Exactly reproduce all the records, keeping pictures out of the copy.

Collected data
______________________________
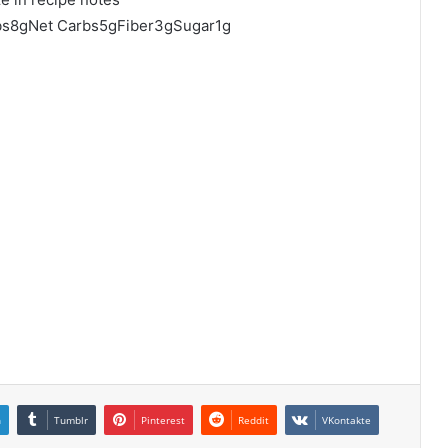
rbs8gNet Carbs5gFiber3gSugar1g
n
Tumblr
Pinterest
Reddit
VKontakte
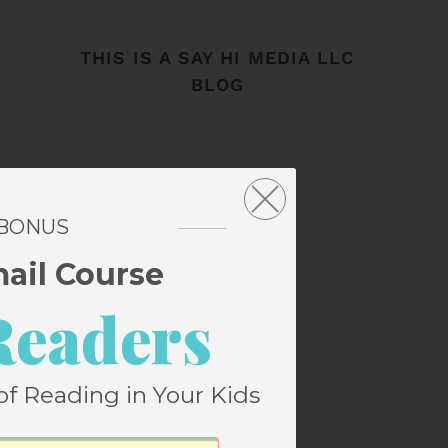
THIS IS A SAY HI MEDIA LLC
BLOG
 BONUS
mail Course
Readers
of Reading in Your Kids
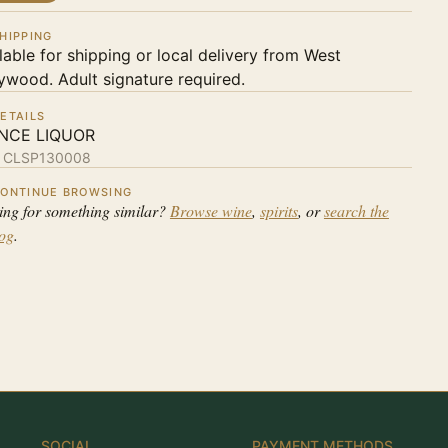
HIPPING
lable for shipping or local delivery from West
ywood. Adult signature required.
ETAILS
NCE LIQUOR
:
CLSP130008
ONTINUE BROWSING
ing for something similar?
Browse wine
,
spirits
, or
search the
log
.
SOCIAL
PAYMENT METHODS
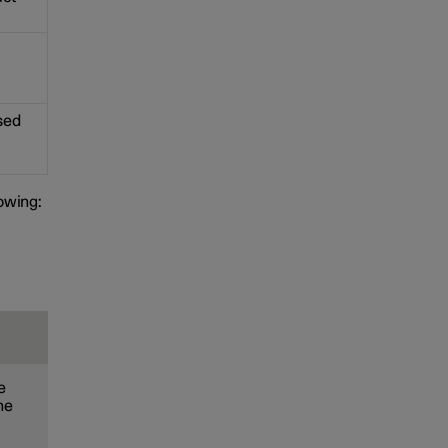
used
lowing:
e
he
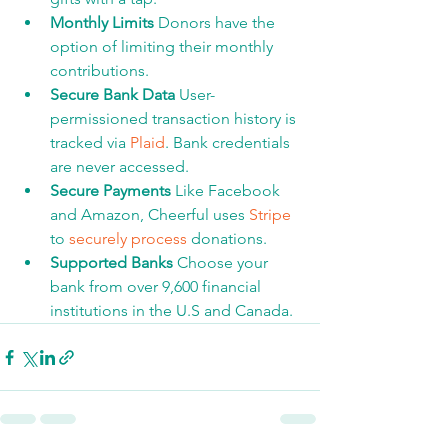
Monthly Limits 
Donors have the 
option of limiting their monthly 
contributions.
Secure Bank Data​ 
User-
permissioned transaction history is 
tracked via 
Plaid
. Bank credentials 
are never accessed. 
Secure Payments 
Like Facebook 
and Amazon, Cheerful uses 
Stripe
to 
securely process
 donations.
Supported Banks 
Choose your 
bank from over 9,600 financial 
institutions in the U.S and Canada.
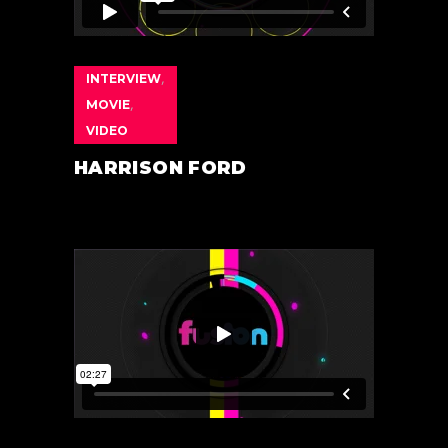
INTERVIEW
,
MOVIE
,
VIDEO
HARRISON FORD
______________________________
*Result for this exercise:*
rbs8gNet Carbs5gFiber3gSugar1g
n
Tumblr
Pinterest
Reddit
VKontakte
THIS IS A SAY HI MEDIA LLC
BLOG
 BONUS
mail Course
Readers
of Reading in Your Kids
HIPPING
lable for shipping or local delivery from West
ywood. Adult signature required.
ETAILS
NCE LIQUOR
:
CLSP130008
ONTINUE BROWSING
ing for something similar?
Browse wine
,
spirits
, or
search the
log
.
SOCIAL
PAYMENT METHODS
used
lowing:
e
he
Monthly Limits 
Donors have the 
option of limiting their monthly 
contributions.
Secure Bank Data​ 
User-
permissioned transaction history is 
tracked via 
Plaid
. Bank credentials 
are never accessed. 
Secure Payments 
Like Facebook 
and Amazon, Cheerful uses 
Stripe
to 
securely process
 donations.
Supported Banks 
Choose your 
bank from over 9,600 financial 
institutions in the U.S and Canada.
INTERVIEW
,
MOVIE
,
VIDEO
HARRISON FORD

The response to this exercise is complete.